Brady is a very durable player, and his ability to take a hit would make him a stellar Hollywood stuntman. But telling a player he's done for the day, then reneging, can rob the player of the tiny fraction of mental alertness he needs to keep catastrophe at bay. Or so Pedro Martinez and Grady Little told me once.
Belichick didn't just expose Brady to needless risk, he increased the amount of danger in the bargain. That's a mighty big bet to make on the payoff of a 28-point lead against the Dolphins. As risk-reward ratios go, it's about like waking up tomorrow and buying every subprime mortgage in sight. Hey, they're cheap now, right?

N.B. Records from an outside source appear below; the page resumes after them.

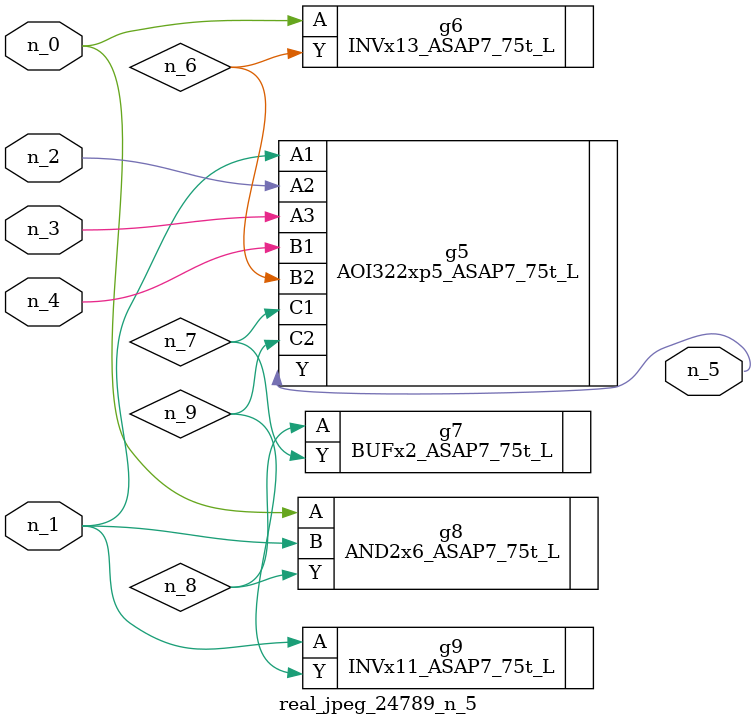
<source format=v>
module real_jpeg_24789_n_5 (n_4, n_0, n_1, n_2, n_3, n_5);

input n_4;
input n_0;
input n_1;
input n_2;
input n_3;

output n_5;

wire n_8;
wire n_6;
wire n_7;
wire n_9;

INVx13_ASAP7_75t_L g6 ( 
.A(n_0),
.Y(n_6)
);

AND2x6_ASAP7_75t_L g8 ( 
.A(n_0),
.B(n_1),
.Y(n_8)
);

AOI322xp5_ASAP7_75t_L g5 ( 
.A1(n_1),
.A2(n_2),
.A3(n_3),
.B1(n_4),
.B2(n_6),
.C1(n_7),
.C2(n_9),
.Y(n_5)
);

INVx11_ASAP7_75t_L g9 ( 
.A(n_1),
.Y(n_9)
);

BUFx2_ASAP7_75t_L g7 ( 
.A(n_8),
.Y(n_7)
);


endmodule
</source>
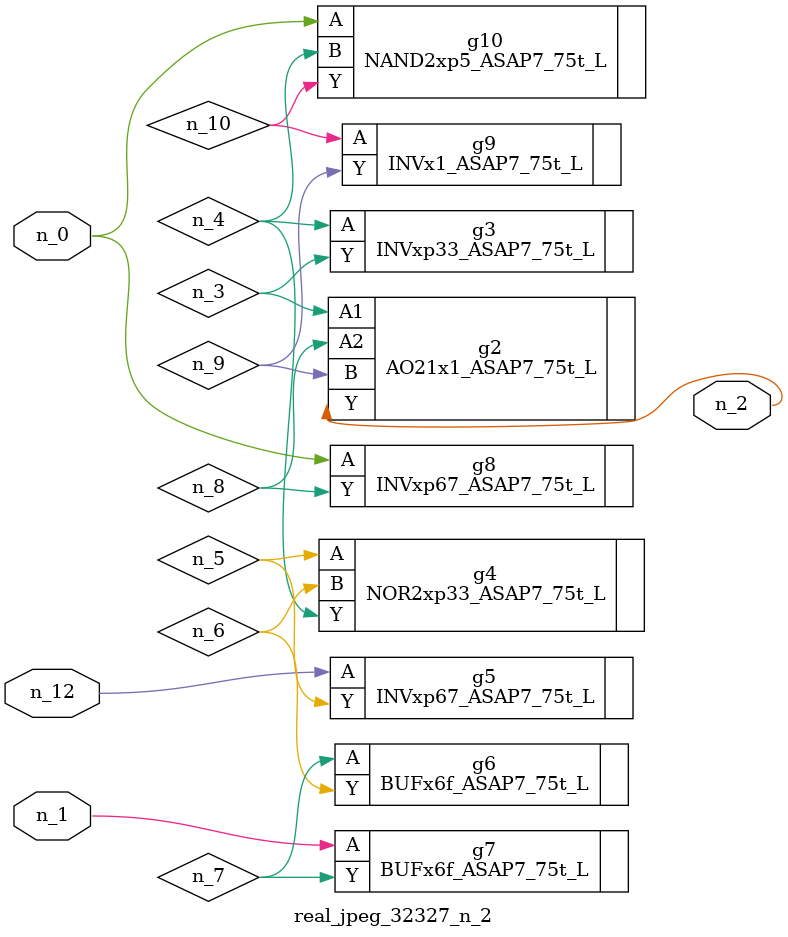
<source format=v>
module real_jpeg_32327_n_2 (n_12, n_1, n_0, n_2);

input n_12;
input n_1;
input n_0;

output n_2;

wire n_5;
wire n_8;
wire n_4;
wire n_6;
wire n_7;
wire n_3;
wire n_10;
wire n_9;

INVxp67_ASAP7_75t_L g8 ( 
.A(n_0),
.Y(n_8)
);

NAND2xp5_ASAP7_75t_L g10 ( 
.A(n_0),
.B(n_4),
.Y(n_10)
);

BUFx6f_ASAP7_75t_L g7 ( 
.A(n_1),
.Y(n_7)
);

AO21x1_ASAP7_75t_L g2 ( 
.A1(n_3),
.A2(n_8),
.B(n_9),
.Y(n_2)
);

INVxp33_ASAP7_75t_L g3 ( 
.A(n_4),
.Y(n_3)
);

NOR2xp33_ASAP7_75t_L g4 ( 
.A(n_5),
.B(n_6),
.Y(n_4)
);

BUFx6f_ASAP7_75t_L g6 ( 
.A(n_7),
.Y(n_6)
);

INVx1_ASAP7_75t_L g9 ( 
.A(n_10),
.Y(n_9)
);

INVxp67_ASAP7_75t_L g5 ( 
.A(n_12),
.Y(n_5)
);


endmodule
</source>
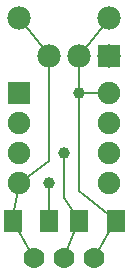
<source format=gtl>
G04 MADE WITH FRITZING*
G04 WWW.FRITZING.ORG*
G04 DOUBLE SIDED*
G04 HOLES PLATED*
G04 CONTOUR ON CENTER OF CONTOUR VECTOR*
%ASAXBY*%
%FSLAX23Y23*%
%MOIN*%
%OFA0B0*%
%SFA1.0B1.0*%
%ADD10C,0.039370*%
%ADD11C,0.078000*%
%ADD12C,0.075000*%
%ADD13C,0.069445*%
%ADD14R,0.075000X0.075000*%
%ADD15R,0.062992X0.074803*%
%ADD16R,0.078000X0.078000*%
%ADD17C,0.008000*%
%LNCOPPER1*%
G90*
G70*
G54D10*
X166Y304D03*
X266Y604D03*
X216Y404D03*
G54D11*
X66Y854D03*
X366Y854D03*
G54D12*
X66Y604D03*
X366Y604D03*
X66Y504D03*
X366Y504D03*
X66Y404D03*
X366Y404D03*
X66Y304D03*
X366Y304D03*
G54D13*
X316Y54D03*
X216Y54D03*
X116Y54D03*
G54D11*
X366Y729D03*
X266Y729D03*
X166Y729D03*
G54D14*
X66Y604D03*
G54D15*
X266Y179D03*
X388Y179D03*
G54D16*
X366Y729D03*
G54D15*
X44Y179D03*
X166Y179D03*
G54D17*
X216Y254D02*
X245Y211D01*
D02*
X266Y705D02*
X266Y618D01*
D02*
X279Y604D02*
X343Y604D01*
D02*
X216Y390D02*
X216Y254D01*
D02*
X326Y72D02*
X370Y148D01*
D02*
X362Y201D02*
X266Y279D01*
D02*
X266Y279D02*
X266Y591D01*
D02*
X281Y749D02*
X351Y835D01*
D02*
X151Y749D02*
X81Y835D01*
D02*
X166Y211D02*
X166Y291D01*
D02*
X223Y74D02*
X253Y148D01*
D02*
X62Y282D02*
X49Y211D01*
D02*
X105Y72D02*
X62Y148D01*
D02*
X167Y379D02*
X166Y705D01*
D02*
X84Y318D02*
X167Y379D01*
G04 End of Copper1*
M02*
</source>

In cold fact, the kind Belichick specializes in, a healthy Brady is worth losing almost any individual game. The Dolphins weren't going to come back, but had they, the loss, while galling, would have meant exactly diddley-squat to New England's pursuit of the 2007 NFL championship. Calculating odds like those with as little regard for human emotion-his own included-has made Belichick a Hall of Famer. It was disconcerting to see the coach take counsel of his fears. He knows better.
And that, I suspect, was why Belichick was so tight-lipped on the subject afterwards, acting angry at the question. He was angry at himself. He does know better, and in retrospect, his fears looked foolish and he felt foolish.
Irrational fears always look foolish in retrospect, when it's too late.